My colleague Len Shackleton has discussed zero-hours contracts before so I will not go through the pros and cons again here. The aim of this blog post is not to reopen the debate about whether these contracts should be banned (as the TUC wants) but to debunk the notion that Britain’s unusually low level of unemployment is a chimera and that the true level is being masked by chronically underemployed people being wrongly classified as being in work. The reality is that the average person on a zero-hours contract works longer hours than a part-time employee and although some would like more hours, a growing majority do not.

In any case, the number of people involved is not big enough to make a significant impact on the employment statistics. Even if we made the ludicrous assumption that every zero-hours contract worker who wants more hours is barely working at all and should be reclassified as unemployed, it would only take the employment figures back to where they were last September. Employment would still be at a record high and unemployment would still be at its lowest level since 1975.

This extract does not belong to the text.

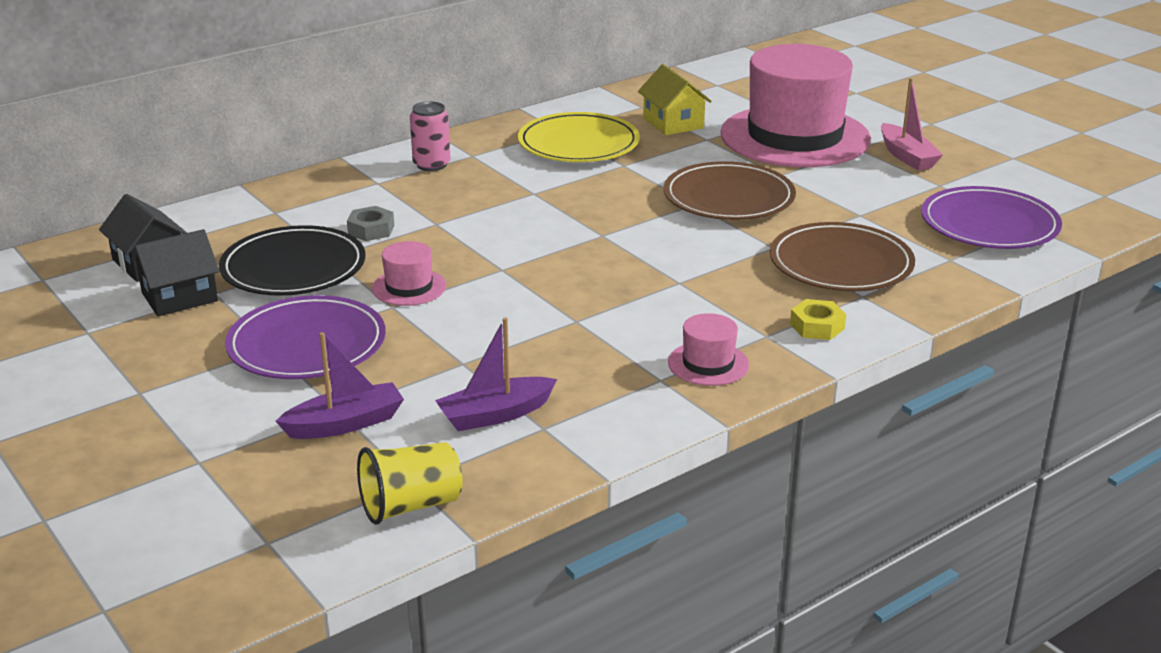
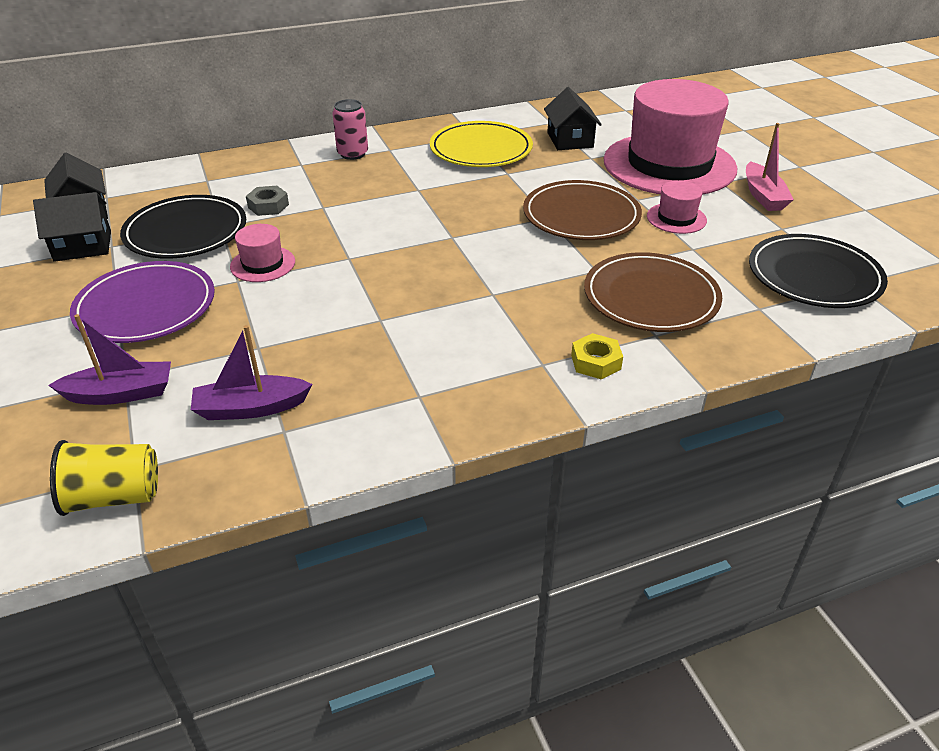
camera: 15 degrees right, 10 degrees up
yellow house [638,64,712,135] -> black house [544,87,602,150]
pink hat [668,313,749,386] -> pink hat moved to [647,181,707,234]
purple plate [921,186,1062,249] -> black plate [749,234,888,308]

Head of Lifestyle Economics, IEA

Christopher Snowdon is the Head of Lifestyle Economics at the IEA. He is the author of The Art of Suppression, The Spirit Level Delusion and Velvet Glove; Iron Fist. His work focuses on pleasure, prohibition and dodgy statistics. He has authored a number of papers, including "Sock Puppets", "Euro Puppets", "The Proof of the Pudding", "The Crack Cocaine of Gambling" and "Free Market Solutions in Health".


2 thoughts on “Britain does not have an ‘underemployment’ problem”

  1. Posted 01/02/2019 at 14:49 | Permalink

    Unfortunately this is not the whole picture. One reason for the high lrvel of employent in the UK is the economies low productivity in comparison with most other counties in Europe. This fact goes a long way to exlaing why the are apparently a lot of poorly paid jobs.

  2. Posted 10/02/2019 at 16:59 | Permalink

    It is odd that inflation is not rising if we are not under-employed. There are also many people classified as self-employed and I am not sure if they are included in your statistics for those on zero-hours contracts? In theory a self-employed person should have more than one client, but I suspect that many are not fully occupied. In any case so long as employers can import cheap labour from abroad the problem of wage compression will persist.
    Perhaps we need some sort of online self-assessment procedure for the underemployed to claim benefits. They would not get paid until they had submitted their timesheets. We could then gather much more accurate information about hours worked and additional hours desired.
    In any case the only reason the unemployment figures have fallen is for two policies the government never intended in the first place; the devaluation following the referendum and the restarting of QE in 2016, forced upon them by the need to finance our massive trade deficit with the EU. QE will only give us a temporary high before the deficit reasserts its awful destiny. QE will stop working when the personal debt market saturates, at which point the shit will really hit the fan.